L'examen de la requête du parquet demandant la mise en examen d'Agathe Habyarimana, veuve du président du Rwanda tué en 1994, qui a jusqu'à présent échappé à des poursuites dans l'enquête sur son rôle lors du génocide des Tutsi, a été renvoyé mercredi au 21 mai, a appris l'AFP de source judiciaire.
La chambre de l'instruction de la cour d'appel de Paris devait examiner mercredi, à huis clos, la requête du parquet national antiterroriste (Pnat), compétent pour les crimes contre l'humanité, demandant sa mise en examen pour "entente établie en vue de commettre un génocide et des crimes contre l'humanité", l'élargissement de l'enquête au 1er mars 1994 et de nouvelles investigations.
Agathe Kanziga, veuve de Juvénal Habyarimana, le président hutu dont l'assassinat le 6 avril 1994 avait déclenché les massacres contre la minorité tutsi, est visée depuis 2008 par une enquête en France pour complicité de génocide et de crimes contre l'humanité, ouverte après une plainte du Collectif des parties civiles pour le Rwanda (CPCR).
Aujourd'hui âgée de 82 ans, elle est présentée par ses accusateurs comme l'une des dirigeantes - ce qu'elle réfute - de l'"akazu", le premier cercle du pouvoir hutu qui aurait orchestré le génocide.
Elle avait été exfiltrée le 9 avril 1994 en Europe avec sa famille à la demande du président français François Mitterrand, proche de son mari.
Depuis, la France a refusé de l'extrader au Rwanda, sans toutefois lui accorder l'asile, en raison des soupçons sur le rôle qu'elle a pu jouer dans l'une des pires tragédies du XXe siècle.

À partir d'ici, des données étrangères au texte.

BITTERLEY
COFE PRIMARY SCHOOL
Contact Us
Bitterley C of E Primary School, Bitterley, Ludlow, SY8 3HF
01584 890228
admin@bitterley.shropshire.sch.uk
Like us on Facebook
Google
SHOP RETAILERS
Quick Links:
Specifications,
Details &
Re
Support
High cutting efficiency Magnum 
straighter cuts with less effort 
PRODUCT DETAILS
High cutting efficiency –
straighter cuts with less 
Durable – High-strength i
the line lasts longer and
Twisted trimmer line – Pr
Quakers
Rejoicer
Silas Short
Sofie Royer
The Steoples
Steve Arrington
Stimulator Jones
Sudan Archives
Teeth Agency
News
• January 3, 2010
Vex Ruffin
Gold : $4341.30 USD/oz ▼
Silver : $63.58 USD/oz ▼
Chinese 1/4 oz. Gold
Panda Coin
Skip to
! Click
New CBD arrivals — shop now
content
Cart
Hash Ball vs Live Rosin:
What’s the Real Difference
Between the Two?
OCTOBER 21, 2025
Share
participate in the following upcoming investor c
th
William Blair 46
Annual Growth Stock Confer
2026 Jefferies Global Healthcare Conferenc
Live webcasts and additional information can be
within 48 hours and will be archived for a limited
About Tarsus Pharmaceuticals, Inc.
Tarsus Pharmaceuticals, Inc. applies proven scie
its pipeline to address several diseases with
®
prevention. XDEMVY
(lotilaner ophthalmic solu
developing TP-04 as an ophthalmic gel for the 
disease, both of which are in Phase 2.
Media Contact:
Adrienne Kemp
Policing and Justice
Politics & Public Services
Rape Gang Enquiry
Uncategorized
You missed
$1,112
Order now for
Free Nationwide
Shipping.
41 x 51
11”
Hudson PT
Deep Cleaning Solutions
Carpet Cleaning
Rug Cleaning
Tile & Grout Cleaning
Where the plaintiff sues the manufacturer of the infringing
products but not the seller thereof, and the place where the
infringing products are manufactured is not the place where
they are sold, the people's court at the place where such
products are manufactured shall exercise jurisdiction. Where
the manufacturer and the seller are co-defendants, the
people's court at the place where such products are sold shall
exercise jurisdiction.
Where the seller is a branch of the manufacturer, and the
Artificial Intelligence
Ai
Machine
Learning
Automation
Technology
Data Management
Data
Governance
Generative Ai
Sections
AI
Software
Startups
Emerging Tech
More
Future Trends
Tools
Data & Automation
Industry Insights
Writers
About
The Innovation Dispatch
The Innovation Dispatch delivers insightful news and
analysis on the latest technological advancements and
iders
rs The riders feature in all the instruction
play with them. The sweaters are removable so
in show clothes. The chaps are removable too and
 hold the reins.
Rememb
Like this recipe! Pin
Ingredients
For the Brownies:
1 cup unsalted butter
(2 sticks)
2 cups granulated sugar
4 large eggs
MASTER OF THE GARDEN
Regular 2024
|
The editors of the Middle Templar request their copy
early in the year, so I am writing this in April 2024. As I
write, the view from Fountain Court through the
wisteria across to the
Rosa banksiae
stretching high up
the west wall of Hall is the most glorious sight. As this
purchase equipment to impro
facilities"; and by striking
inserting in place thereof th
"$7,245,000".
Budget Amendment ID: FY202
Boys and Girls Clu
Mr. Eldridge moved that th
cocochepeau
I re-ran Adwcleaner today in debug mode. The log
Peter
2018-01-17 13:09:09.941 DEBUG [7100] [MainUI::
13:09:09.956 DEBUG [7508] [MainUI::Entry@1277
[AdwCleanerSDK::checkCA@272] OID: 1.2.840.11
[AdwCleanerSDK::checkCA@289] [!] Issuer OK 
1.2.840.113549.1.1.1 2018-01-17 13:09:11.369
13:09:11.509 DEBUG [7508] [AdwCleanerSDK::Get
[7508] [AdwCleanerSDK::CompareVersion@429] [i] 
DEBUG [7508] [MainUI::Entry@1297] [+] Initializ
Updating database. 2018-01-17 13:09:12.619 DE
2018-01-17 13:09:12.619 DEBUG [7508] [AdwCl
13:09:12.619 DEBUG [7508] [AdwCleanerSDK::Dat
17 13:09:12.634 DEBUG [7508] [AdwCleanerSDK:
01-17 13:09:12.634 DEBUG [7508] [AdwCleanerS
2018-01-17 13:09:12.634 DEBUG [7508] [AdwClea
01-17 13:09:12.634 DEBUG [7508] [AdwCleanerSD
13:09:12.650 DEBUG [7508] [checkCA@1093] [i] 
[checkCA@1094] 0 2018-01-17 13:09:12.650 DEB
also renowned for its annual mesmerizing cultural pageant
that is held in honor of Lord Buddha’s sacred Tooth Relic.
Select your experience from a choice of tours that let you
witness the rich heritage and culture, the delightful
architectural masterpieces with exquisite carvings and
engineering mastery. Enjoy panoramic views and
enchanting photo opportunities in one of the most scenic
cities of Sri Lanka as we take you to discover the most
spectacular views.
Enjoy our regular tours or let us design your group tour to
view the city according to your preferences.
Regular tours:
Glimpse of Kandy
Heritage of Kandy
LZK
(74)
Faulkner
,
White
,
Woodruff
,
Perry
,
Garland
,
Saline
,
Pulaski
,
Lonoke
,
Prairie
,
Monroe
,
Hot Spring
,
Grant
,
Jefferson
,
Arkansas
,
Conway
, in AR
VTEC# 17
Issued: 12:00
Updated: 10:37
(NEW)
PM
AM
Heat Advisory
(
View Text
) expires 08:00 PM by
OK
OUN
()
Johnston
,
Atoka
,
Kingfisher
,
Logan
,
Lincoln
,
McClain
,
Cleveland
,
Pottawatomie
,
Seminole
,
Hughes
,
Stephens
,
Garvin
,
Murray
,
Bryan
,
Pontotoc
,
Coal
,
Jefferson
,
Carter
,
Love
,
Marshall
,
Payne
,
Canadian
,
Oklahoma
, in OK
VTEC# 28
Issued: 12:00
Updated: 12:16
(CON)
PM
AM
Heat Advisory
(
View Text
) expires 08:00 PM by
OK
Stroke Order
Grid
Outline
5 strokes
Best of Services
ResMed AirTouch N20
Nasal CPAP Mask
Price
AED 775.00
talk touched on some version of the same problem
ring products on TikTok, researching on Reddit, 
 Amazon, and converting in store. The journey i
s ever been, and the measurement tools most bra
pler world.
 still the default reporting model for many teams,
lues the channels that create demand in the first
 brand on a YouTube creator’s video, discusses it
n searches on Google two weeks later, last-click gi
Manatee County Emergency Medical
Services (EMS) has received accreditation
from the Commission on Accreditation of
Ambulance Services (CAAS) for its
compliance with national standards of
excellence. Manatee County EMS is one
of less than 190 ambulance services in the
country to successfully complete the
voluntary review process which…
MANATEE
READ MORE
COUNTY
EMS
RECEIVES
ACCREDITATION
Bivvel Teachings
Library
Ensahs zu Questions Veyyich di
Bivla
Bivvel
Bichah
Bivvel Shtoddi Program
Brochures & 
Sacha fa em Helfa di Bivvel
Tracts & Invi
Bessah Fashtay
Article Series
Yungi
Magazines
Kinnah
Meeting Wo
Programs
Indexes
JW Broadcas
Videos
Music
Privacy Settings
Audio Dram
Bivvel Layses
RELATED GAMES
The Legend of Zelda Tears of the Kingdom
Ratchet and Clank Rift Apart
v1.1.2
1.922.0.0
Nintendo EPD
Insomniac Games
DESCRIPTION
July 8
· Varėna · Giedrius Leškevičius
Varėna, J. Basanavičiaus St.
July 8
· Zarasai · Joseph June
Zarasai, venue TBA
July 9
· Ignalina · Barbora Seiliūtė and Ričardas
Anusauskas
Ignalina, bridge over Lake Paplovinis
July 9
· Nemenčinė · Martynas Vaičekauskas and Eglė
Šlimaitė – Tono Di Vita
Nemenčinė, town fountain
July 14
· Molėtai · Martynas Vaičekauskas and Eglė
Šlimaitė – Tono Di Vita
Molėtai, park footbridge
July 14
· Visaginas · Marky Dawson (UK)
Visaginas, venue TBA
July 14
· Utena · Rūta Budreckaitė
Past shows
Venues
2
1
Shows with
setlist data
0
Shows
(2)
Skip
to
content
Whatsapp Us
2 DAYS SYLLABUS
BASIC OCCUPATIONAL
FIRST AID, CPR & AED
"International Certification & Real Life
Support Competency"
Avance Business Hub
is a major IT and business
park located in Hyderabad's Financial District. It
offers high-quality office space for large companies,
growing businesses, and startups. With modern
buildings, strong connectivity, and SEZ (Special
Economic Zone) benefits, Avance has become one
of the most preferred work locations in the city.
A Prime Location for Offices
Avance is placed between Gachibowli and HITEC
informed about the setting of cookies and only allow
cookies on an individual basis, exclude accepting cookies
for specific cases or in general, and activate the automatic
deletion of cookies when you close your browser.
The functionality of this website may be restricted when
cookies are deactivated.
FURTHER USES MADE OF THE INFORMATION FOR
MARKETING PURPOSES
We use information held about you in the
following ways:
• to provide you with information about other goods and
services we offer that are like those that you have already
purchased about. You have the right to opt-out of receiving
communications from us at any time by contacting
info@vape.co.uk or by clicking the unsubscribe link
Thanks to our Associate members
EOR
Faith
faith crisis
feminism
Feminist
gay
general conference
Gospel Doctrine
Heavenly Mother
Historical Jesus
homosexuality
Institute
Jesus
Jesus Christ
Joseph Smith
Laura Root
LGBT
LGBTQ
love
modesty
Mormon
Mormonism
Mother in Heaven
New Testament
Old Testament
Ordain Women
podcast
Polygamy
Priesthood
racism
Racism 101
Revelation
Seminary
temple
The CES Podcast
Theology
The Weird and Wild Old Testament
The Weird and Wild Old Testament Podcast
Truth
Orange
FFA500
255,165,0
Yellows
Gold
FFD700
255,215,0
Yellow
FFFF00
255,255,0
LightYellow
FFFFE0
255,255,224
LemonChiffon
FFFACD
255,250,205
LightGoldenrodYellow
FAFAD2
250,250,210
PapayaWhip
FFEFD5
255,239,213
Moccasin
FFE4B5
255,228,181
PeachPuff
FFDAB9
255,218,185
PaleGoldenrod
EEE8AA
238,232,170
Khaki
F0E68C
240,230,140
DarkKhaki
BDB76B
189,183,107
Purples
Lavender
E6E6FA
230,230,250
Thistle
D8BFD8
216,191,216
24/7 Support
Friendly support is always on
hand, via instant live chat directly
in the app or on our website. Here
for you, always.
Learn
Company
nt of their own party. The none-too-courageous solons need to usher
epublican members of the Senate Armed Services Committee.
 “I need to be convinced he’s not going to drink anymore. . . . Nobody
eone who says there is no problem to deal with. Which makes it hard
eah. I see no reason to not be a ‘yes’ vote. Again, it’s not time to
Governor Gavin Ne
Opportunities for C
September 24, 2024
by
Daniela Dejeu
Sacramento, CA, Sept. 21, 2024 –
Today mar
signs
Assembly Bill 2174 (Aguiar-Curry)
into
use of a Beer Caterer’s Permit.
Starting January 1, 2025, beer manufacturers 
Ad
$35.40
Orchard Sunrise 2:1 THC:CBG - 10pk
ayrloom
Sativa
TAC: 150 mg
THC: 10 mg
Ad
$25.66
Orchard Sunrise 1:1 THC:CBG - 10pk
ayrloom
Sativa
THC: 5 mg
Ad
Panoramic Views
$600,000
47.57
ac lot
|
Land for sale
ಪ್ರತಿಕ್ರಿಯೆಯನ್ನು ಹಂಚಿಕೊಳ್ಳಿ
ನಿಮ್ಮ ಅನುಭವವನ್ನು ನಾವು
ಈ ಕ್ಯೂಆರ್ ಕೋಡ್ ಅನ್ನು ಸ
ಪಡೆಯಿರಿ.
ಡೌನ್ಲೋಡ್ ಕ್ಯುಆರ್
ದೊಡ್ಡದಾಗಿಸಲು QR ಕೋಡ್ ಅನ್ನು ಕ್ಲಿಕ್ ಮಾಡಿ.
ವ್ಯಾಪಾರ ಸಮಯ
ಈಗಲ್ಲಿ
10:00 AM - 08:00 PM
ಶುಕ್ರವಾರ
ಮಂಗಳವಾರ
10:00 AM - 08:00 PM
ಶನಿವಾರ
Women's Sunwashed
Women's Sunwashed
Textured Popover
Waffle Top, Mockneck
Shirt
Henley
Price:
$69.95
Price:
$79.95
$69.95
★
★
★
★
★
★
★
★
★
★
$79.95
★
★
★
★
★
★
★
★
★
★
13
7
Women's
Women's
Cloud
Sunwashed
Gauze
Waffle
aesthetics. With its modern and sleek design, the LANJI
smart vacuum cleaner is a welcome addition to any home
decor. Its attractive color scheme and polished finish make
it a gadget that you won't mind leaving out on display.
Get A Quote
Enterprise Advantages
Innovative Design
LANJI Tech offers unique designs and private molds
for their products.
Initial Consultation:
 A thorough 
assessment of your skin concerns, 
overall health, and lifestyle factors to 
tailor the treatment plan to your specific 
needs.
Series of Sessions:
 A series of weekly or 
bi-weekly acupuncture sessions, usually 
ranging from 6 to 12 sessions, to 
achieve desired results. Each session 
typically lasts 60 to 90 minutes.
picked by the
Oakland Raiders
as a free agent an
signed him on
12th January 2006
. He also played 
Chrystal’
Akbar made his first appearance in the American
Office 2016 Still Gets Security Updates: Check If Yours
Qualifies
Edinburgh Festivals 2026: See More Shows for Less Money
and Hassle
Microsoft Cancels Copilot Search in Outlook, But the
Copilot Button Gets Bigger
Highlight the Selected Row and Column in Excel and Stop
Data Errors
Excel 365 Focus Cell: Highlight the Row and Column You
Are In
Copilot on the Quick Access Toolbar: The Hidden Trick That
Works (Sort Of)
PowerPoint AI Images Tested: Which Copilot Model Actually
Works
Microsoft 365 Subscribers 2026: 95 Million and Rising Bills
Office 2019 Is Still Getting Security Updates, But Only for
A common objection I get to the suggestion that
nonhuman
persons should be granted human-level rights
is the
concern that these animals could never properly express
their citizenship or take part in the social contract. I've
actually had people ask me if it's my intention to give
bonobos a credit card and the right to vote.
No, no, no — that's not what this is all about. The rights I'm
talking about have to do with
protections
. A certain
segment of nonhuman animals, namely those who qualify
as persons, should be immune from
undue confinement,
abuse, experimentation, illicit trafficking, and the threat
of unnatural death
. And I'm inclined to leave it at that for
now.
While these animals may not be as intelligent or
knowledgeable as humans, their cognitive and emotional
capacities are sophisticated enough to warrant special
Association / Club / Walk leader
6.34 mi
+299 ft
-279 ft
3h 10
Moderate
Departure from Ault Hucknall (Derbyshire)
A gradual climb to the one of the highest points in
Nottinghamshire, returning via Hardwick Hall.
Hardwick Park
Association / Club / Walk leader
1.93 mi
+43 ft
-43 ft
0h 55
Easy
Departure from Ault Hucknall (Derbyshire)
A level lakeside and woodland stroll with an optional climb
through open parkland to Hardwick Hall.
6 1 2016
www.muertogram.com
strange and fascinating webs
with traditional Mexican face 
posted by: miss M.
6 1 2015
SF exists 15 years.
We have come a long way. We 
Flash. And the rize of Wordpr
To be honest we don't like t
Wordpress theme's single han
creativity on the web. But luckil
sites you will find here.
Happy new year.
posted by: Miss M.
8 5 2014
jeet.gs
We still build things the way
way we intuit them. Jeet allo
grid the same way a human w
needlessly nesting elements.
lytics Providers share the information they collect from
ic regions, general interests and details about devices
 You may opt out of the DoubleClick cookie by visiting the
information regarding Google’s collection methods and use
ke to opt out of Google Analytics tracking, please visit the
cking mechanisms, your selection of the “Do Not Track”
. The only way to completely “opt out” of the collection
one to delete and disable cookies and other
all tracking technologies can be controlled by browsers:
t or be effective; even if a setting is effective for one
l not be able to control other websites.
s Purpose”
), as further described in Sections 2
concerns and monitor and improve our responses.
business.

Installée en France depuis 1998, elle y vit sans statut légal.
En 2016, elle a été placée sous le statut intermédiaire de témoin assisté. En février 2022, la juge d'instruction chargée du dossier avait annoncé la clôture des investigations, une décision qui augurait d'un non-lieu. Sa défense avait notamment soulevé le "délai déraisonnable" de l'enquête.
Mais le Pnat a demandé de nouvelles investigations en août 2022, puis a demandé le 3 septembre 2024 à la juge d'instruction de la mettre en examen.
La juge n'ayant pas répondu dans un délai imparti, le Pnat a saisi la cour d'appel le 12 septembre.
Dans un entretien à l'AFP en mars 2024, l'ancien procureur national antiterroriste, Jean-François Ricard, expliquait qu'il lui était reproché "en quelque sorte les mots d'ordre qu'elle aurait pu donner, les incitations".
D'avril à juillet 1994, le génocide au Rwanda a fait selon l'ONU 800.000 morts, membres de la minorité tutsi ou Hutu modérés, tués par les Forces armées rwandaises (FAR) et les milices extrémistes hutu Interahamwe.